# [EXTRACT TO READ]
######
# Solved: Authentication required to access Trusted Domain ??



## karl_009 (Oct 9, 2007)

Hi,

Where doing a migration of are AD to a new server so am following the way Microsoft recommends have had some success doing it, but that was just a quick test run.

Here is where am up to I have DNS resolution between the old and new domains; I have set up a two way trust validated on both sides. 

OLDDOM - Old Domain
NEWDOM - New Domain

Here is the problem am having;

On the OLDDOM I can browse via the AD to the NEWDOM's AD however when am on the NEWDOM's AD it asks me for a username and password when I try and browse the OLDDOM's AD even when I type them in it says there wrong but this should not happen with the trust in place.

During the test run this did not happen.

Thanks for any help...


----------



## leroys1000 (Aug 16, 2007)

Sounds like you need to add the user accounts
to the new server.


----------



## karl_009 (Oct 9, 2007)

Hi,

What user accounts need to be added to the new server?

Thanks
Karl


----------



## LinuxHacker (Jan 1, 1970)

you're setting up a trust just to migrate an AD domain? why didn't you just install a new DC, transfer the master operations role to the new server, run a dcdiag from the old server then demote it? I've never heard of a trust being made to migrate AD.


----------



## karl_009 (Oct 9, 2007)

It is what I have been reading; this is the way Microsoft documentation say to do it.

Do you know where I could get some step-by-step guilds for the way you have said to do it?

Thanks


----------



## LinuxHacker (Jan 1, 1970)

you've been reading the wrong white page. you doing this on 2003 or 2008?


----------



## karl_009 (Oct 9, 2007)

Its between two 2003 servers.


----------



## LinuxHacker (Jan 1, 1970)

cant find one, but i did it today with 2 2008 boxes, it'll be the same for 2003. here's what you do.
######
# [INFORMATION SHOWN]
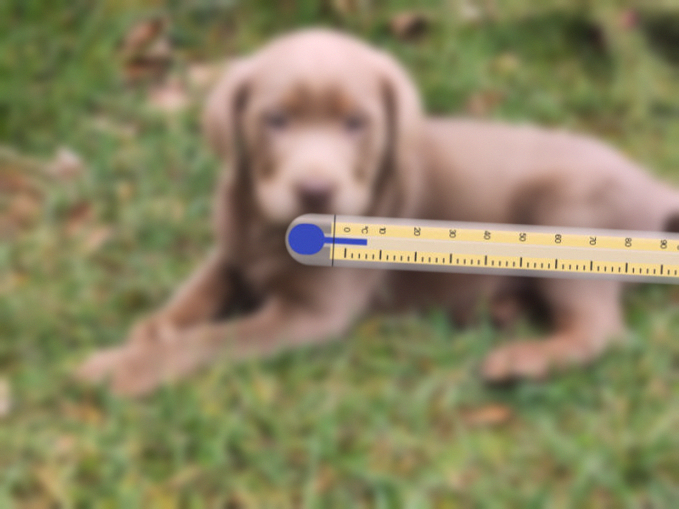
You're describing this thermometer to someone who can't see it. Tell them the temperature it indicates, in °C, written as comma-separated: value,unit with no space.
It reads 6,°C
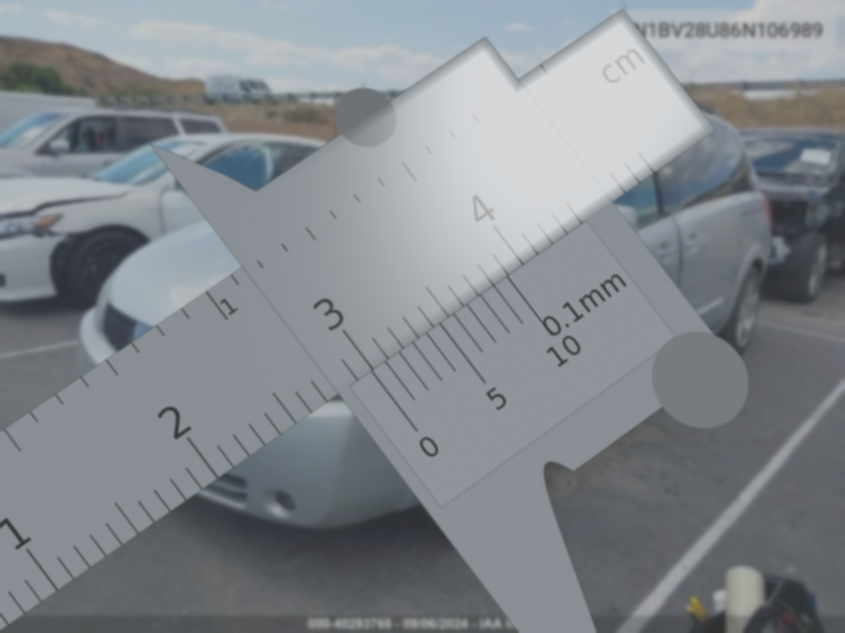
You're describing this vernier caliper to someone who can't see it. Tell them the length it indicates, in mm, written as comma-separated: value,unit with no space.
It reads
######
# [REQUIRED ACTIONS]
1 > Please quote the forum thread about the domain trust from "Where doing a" up to and including "trust in place.".
2 > Answer these questions from the forum thread about the domain trust:
(a) What version are the two servers karl_009 is migrating between?
(b) What does leroys1000 say needs to be added to the new server?
(c) What version were the two boxes LinuxHacker says they used for the migration that day?
3 > Using the forum thread about the domain trust, decide whether each statement agrees with it. Give yes or no and quote the words that settle it.
(a) From the old domain, karl_009 can browse to the new domain's AD.
(b) The trust karl_009 set up runs in one direction only.
(c) The same problem came up during the earlier test run.

# [SOLVED TASKS]
1 >
Where doing a migration of are AD to a new server so am following the way Microsoft recommends have had some success doing it, but that was just a quick test run.

Here is where am up to I have DNS resolution between the old and new domains; I have set up a two way trust validated on both sides. 

OLDDOM - Old Domain
NEWDOM - New Domain

Here is the problem am having;

On the OLDDOM I can browse via the AD to the NEWDOM's AD however when am on the NEWDOM's AD it asks me for a username and password when I try and browse the OLDDOM's AD even when I type them in it says there wrong but this should not happen with the trust in place.

2 >
(a) Both are 2003 servers.
(b) User accounts.
(c) 2008.

3 >
(a) Yes: "On the OLDDOM I can browse via the AD to the NEWDOM's AD"
(b) No: "I have set up a two way trust validated on both sides."
(c) No: "During the test run this did not happen."